== Exercise material ==
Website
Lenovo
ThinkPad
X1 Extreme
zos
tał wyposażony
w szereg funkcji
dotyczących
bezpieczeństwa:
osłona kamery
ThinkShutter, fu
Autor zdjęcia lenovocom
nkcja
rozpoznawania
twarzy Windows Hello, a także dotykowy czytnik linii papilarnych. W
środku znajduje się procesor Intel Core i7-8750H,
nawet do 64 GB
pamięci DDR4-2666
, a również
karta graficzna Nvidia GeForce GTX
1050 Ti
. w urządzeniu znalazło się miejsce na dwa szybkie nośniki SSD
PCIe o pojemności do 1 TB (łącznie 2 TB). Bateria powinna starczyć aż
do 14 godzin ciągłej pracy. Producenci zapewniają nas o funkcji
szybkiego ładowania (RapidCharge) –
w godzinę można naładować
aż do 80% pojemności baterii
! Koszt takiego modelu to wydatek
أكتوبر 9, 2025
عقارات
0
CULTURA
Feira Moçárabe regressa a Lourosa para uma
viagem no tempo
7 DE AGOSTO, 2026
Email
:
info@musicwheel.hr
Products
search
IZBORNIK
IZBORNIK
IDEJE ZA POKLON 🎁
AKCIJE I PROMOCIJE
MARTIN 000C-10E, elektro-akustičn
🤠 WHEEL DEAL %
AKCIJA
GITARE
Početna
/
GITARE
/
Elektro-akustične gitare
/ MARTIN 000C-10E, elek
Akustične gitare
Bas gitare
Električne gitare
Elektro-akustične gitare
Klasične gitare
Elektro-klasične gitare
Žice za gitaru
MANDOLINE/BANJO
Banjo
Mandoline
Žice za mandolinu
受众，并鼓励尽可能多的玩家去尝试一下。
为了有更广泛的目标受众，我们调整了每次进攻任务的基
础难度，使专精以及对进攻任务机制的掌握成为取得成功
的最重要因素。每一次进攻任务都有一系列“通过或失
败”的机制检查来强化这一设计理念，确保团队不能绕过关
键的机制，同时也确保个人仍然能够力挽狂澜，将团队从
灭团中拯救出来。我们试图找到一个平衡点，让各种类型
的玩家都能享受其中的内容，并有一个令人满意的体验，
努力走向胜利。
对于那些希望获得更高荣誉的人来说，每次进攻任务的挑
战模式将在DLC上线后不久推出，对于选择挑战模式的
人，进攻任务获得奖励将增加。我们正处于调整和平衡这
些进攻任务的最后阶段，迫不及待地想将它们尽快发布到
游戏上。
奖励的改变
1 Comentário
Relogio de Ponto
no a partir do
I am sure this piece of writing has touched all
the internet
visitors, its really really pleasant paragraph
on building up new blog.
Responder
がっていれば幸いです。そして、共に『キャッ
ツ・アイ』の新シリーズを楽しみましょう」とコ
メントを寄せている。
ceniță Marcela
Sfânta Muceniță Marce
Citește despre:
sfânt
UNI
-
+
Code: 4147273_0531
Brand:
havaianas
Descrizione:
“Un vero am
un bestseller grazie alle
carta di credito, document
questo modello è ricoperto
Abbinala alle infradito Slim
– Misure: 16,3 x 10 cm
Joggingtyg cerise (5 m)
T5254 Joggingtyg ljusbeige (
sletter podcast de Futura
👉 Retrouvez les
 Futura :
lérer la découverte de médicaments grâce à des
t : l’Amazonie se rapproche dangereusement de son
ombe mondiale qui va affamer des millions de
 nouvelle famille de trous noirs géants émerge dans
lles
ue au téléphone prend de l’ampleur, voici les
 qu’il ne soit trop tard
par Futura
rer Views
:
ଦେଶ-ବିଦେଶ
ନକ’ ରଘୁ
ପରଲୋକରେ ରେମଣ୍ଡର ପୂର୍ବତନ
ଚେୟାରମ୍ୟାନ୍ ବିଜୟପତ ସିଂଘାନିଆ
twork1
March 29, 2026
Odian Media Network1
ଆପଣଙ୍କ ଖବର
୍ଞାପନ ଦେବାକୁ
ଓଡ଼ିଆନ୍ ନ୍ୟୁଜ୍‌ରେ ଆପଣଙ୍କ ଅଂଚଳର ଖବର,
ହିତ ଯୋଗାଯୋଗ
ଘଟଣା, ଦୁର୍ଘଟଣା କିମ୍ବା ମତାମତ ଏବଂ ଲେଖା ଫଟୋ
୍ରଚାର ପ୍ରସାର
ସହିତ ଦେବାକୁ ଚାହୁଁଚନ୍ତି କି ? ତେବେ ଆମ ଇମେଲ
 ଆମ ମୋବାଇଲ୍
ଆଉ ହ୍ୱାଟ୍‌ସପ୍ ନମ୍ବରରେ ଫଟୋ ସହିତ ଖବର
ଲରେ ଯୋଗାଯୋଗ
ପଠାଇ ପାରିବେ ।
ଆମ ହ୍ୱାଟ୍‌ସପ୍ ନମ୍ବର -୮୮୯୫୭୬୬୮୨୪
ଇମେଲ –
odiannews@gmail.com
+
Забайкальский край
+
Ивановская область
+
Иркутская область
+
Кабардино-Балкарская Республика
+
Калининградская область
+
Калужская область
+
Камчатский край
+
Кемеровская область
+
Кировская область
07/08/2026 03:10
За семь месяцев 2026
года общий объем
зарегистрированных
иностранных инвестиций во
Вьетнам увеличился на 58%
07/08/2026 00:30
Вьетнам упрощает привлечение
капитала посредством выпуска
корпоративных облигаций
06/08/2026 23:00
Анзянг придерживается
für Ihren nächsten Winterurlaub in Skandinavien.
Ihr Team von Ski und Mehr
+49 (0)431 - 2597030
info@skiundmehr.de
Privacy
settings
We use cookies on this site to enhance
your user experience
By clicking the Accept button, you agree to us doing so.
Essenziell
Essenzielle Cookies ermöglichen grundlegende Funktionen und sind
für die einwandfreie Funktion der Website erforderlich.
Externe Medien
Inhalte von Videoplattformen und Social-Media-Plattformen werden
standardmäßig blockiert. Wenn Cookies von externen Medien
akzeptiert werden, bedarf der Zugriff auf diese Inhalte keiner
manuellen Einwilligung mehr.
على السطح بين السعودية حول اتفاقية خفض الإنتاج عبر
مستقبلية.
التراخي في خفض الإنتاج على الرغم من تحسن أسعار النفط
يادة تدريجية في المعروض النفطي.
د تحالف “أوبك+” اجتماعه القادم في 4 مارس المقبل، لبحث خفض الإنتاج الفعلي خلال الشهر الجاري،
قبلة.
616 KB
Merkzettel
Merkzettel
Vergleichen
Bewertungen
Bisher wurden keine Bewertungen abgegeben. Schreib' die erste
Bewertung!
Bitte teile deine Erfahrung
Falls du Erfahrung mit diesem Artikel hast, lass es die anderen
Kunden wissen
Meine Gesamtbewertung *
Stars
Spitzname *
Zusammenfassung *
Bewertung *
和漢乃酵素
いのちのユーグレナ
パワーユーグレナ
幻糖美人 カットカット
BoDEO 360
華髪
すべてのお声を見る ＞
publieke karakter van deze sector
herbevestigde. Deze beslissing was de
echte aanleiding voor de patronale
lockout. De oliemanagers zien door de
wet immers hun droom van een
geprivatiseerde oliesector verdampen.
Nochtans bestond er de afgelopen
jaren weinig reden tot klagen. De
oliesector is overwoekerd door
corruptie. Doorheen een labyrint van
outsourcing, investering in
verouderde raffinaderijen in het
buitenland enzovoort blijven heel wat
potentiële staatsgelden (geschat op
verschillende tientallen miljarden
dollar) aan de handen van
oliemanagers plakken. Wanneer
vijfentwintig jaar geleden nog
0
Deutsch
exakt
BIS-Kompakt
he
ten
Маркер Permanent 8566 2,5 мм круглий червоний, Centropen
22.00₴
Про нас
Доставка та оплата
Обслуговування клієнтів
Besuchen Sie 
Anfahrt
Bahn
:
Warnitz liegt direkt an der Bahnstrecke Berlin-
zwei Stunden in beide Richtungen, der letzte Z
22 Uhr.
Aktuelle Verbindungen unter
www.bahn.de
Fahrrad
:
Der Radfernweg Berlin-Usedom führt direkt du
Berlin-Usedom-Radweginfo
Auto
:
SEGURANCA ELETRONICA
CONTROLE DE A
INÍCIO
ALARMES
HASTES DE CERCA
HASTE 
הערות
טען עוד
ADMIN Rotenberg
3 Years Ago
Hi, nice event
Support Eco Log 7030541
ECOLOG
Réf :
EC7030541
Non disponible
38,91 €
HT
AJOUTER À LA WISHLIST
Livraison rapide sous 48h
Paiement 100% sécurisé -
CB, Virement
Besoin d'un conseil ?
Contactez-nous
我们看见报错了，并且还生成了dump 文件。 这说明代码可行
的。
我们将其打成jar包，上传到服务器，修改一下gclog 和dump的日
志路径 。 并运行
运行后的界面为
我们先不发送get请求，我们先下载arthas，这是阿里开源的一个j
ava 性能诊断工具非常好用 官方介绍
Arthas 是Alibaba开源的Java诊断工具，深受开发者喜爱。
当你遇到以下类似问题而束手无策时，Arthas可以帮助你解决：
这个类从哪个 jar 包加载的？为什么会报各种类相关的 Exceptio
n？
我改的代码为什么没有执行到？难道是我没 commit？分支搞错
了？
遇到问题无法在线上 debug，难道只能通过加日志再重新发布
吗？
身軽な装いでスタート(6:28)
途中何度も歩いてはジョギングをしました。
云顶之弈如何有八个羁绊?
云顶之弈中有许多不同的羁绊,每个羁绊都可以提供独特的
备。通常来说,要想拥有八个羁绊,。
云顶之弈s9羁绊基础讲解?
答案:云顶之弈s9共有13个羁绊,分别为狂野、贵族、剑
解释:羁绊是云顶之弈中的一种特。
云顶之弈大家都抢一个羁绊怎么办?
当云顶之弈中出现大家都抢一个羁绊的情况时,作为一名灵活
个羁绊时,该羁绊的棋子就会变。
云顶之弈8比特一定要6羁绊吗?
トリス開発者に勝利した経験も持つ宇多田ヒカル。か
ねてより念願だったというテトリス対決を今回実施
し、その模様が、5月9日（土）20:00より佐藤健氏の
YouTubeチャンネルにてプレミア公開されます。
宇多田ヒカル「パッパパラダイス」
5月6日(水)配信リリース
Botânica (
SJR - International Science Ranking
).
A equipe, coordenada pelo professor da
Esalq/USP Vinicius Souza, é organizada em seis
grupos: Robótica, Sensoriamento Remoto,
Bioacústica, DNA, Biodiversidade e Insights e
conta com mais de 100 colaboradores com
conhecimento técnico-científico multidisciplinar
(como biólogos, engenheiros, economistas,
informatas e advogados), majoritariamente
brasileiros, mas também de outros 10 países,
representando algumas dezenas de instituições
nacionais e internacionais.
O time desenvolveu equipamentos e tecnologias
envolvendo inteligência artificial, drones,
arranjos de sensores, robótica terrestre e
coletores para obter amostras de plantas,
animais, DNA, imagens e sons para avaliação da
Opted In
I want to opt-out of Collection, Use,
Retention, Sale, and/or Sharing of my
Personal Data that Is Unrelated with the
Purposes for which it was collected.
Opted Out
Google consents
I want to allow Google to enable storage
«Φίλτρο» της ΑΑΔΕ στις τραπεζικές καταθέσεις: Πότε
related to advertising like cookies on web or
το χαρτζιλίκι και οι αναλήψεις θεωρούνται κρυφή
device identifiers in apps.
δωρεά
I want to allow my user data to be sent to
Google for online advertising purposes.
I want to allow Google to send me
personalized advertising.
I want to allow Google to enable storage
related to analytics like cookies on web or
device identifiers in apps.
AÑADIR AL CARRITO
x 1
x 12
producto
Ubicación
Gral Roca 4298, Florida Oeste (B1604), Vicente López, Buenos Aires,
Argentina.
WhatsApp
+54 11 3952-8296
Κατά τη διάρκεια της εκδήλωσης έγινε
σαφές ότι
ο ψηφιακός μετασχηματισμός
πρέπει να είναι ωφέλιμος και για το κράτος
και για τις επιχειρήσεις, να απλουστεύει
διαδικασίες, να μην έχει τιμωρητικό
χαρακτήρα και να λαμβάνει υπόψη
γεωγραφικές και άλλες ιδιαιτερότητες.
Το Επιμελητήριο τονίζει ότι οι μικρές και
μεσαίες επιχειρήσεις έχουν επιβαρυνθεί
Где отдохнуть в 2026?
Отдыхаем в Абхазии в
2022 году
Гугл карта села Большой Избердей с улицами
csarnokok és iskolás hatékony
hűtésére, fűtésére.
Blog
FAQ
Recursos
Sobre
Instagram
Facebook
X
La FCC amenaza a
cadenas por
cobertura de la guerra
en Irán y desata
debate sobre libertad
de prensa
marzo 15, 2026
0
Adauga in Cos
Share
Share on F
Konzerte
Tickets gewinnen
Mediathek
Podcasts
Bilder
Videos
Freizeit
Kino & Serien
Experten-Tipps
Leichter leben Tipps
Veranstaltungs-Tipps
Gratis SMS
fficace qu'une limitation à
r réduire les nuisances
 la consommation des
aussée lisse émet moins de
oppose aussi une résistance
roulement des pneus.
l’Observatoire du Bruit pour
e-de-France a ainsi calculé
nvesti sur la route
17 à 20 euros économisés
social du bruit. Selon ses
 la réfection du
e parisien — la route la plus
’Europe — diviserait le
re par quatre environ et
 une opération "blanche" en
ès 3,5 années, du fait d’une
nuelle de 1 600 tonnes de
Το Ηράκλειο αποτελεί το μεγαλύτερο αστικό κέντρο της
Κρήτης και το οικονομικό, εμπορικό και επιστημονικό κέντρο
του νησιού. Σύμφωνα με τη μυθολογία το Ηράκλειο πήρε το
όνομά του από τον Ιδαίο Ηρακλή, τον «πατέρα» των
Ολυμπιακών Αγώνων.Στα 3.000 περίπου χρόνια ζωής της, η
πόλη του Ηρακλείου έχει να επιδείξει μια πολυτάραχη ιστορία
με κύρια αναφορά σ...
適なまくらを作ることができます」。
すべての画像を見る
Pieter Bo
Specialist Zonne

== Task item ==
Copy every line from the start of the records through the line containing "lérer la découverte", keeping each one exactly as it appears.

== Answer space ==
Website
Lenovo
ThinkPad
X1 Extreme
zos
tał wyposażony
w szereg funkcji
dotyczących
bezpieczeństwa:
osłona kamery
ThinkShutter, fu
Autor zdjęcia lenovocom
nkcja
rozpoznawania
twarzy Windows Hello, a także dotykowy czytnik linii papilarnych. W
środku znajduje się procesor Intel Core i7-8750H,
nawet do 64 GB
pamięci DDR4-2666
, a również
karta graficzna Nvidia GeForce GTX
1050 Ti
. w urządzeniu znalazło się miejsce na dwa szybkie nośniki SSD
PCIe o pojemności do 1 TB (łącznie 2 TB). Bateria powinna starczyć aż
do 14 godzin ciągłej pracy. Producenci zapewniają nas o funkcji
szybkiego ładowania (RapidCharge) –
w godzinę można naładować
aż do 80% pojemności baterii
! Koszt takiego modelu to wydatek
أكتوبر 9, 2025
عقارات
0
CULTURA
Feira Moçárabe regressa a Lourosa para uma
viagem no tempo
7 DE AGOSTO, 2026
Email
:
info@musicwheel.hr
Products
search
IZBORNIK
IZBORNIK
IDEJE ZA POKLON 🎁
AKCIJE I PROMOCIJE
MARTIN 000C-10E, elektro-akustičn
🤠 WHEEL DEAL %
AKCIJA
GITARE
Početna
/
GITARE
/
Elektro-akustične gitare
/ MARTIN 000C-10E, elek
Akustične gitare
Bas gitare
Električne gitare
Elektro-akustične gitare
Klasične gitare
Elektro-klasične gitare
Žice za gitaru
MANDOLINE/BANJO
Banjo
Mandoline
Žice za mandolinu
受众，并鼓励尽可能多的玩家去尝试一下。
为了有更广泛的目标受众，我们调整了每次进攻任务的基
础难度，使专精以及对进攻任务机制的掌握成为取得成功
的最重要因素。每一次进攻任务都有一系列“通过或失
败”的机制检查来强化这一设计理念，确保团队不能绕过关
键的机制，同时也确保个人仍然能够力挽狂澜，将团队从
灭团中拯救出来。我们试图找到一个平衡点，让各种类型
的玩家都能享受其中的内容，并有一个令人满意的体验，
努力走向胜利。
对于那些希望获得更高荣誉的人来说，每次进攻任务的挑
战模式将在DLC上线后不久推出，对于选择挑战模式的
人，进攻任务获得奖励将增加。我们正处于调整和平衡这
些进攻任务的最后阶段，迫不及待地想将它们尽快发布到
游戏上。
奖励的改变
1 Comentário
Relogio de Ponto
no a partir do
I am sure this piece of writing has touched all
the internet
visitors, its really really pleasant paragraph
on building up new blog.
Responder
がっていれば幸いです。そして、共に『キャッ
ツ・アイ』の新シリーズを楽しみましょう」とコ
メントを寄せている。
ceniță Marcela
Sfânta Muceniță Marce
Citește despre:
sfânt
UNI
-
+
Code: 4147273_0531
Brand:
havaianas
Descrizione:
“Un vero am
un bestseller grazie alle
carta di credito, document
questo modello è ricoperto
Abbinala alle infradito Slim
– Misure: 16,3 x 10 cm
Joggingtyg cerise (5 m)
T5254 Joggingtyg ljusbeige (
sletter podcast de Futura
👉 Retrouvez les
 Futura :
lérer la découverte de médicaments grâce à des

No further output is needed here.